Why ‘Famine’ needs timely properly treated?
“While the consequences of food intake are physiological/biological, the decision about which foods to consume are cultural”. (Pelto & Jerome, 1987)
So they described ‘nutrition’ as the bio-cultural issue par excellence as it combines the study of culture and biology.
What is ‘famine’?
Let’s view ‘famine’ from the aspects of bio-culture.
Famine can be caused by environmental factors and political factors.
Environmental factors can be:
1. Soil fertility,
2. Natural disasters like untimely rainfall, flood, drought, etc.

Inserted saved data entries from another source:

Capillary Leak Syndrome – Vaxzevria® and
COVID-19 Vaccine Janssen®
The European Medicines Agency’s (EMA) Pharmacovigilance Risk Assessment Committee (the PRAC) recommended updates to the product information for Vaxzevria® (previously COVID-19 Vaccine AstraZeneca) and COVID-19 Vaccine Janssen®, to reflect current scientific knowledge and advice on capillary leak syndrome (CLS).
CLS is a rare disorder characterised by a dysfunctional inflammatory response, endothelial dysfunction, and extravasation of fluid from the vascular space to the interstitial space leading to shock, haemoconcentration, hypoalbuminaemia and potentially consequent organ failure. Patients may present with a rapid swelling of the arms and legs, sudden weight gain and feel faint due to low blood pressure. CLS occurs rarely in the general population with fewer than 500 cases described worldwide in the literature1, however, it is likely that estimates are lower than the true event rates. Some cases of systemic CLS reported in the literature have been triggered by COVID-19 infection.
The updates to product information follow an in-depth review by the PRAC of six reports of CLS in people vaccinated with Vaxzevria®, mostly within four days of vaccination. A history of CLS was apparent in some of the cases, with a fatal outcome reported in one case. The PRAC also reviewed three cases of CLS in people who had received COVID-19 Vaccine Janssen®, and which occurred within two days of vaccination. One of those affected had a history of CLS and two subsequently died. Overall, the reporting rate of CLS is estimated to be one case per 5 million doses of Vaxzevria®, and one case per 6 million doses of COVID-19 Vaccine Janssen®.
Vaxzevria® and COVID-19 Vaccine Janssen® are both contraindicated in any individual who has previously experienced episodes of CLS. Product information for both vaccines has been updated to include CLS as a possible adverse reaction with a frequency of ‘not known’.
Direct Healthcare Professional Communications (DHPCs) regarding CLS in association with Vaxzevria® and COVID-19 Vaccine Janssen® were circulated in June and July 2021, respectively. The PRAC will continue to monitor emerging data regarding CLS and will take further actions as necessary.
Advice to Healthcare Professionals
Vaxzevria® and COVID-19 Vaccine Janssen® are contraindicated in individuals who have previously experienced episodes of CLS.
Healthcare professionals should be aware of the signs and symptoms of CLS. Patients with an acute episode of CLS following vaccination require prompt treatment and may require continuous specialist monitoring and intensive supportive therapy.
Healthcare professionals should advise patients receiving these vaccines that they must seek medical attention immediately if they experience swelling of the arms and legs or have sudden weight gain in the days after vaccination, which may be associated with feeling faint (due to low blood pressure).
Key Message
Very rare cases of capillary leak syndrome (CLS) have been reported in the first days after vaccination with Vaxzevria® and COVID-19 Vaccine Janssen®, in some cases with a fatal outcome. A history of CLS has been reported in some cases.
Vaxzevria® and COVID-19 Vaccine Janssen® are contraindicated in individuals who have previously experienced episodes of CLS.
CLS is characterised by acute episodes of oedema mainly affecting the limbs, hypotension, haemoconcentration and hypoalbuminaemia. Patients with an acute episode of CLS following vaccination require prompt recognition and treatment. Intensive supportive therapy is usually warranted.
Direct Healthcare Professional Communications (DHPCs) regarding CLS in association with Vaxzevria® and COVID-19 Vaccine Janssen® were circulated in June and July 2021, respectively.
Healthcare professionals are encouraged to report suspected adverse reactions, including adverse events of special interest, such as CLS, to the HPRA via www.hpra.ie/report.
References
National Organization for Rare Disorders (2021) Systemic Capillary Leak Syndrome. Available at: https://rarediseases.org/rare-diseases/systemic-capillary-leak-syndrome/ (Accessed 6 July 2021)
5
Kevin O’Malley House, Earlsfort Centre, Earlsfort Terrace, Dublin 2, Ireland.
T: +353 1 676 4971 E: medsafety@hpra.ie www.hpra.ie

3. Agricultural practices, and
4. Migration patterns
Political factors include:
1. Civil war
2. Rise in food prices
3. Erosion and failure in demand
4. Food chain mainly distribution
5. Lack of political power, and
6. Reluctance in proper intervention
Whatever the causes of famine, responses and actions have to be in place at right time by the government and international society collaboratively. At the same time, indigenous responses to famine should also be there. For example, adaptations on new normal food diversity, dietray changing in meal pattern and frquency, and risk insurance as patronage or food sharing or lending.
Otherwise, famine will lead to a chronic problem and will cause the nutritional adaptation. Readers might think that adaptation in nutrition is a good signal. Of course, it can be in some aspects, but not in terms of famine. Here, nutritional adaptation refers to the change in individual nutrition requirements according to a wide range of socio-economic factors (age, gender, physical activity level, stress, disease etc.) Unfortunately, this changing trend leads to poor nutritional status of the effecting people, and hence causing chronic malnutrition. The lower the requirement level of nutrients, the higher the potential of encountering malnutrition.
In conclusion, ‘famine’ should be treated in time bio-culturally safe and sound by the lead of government.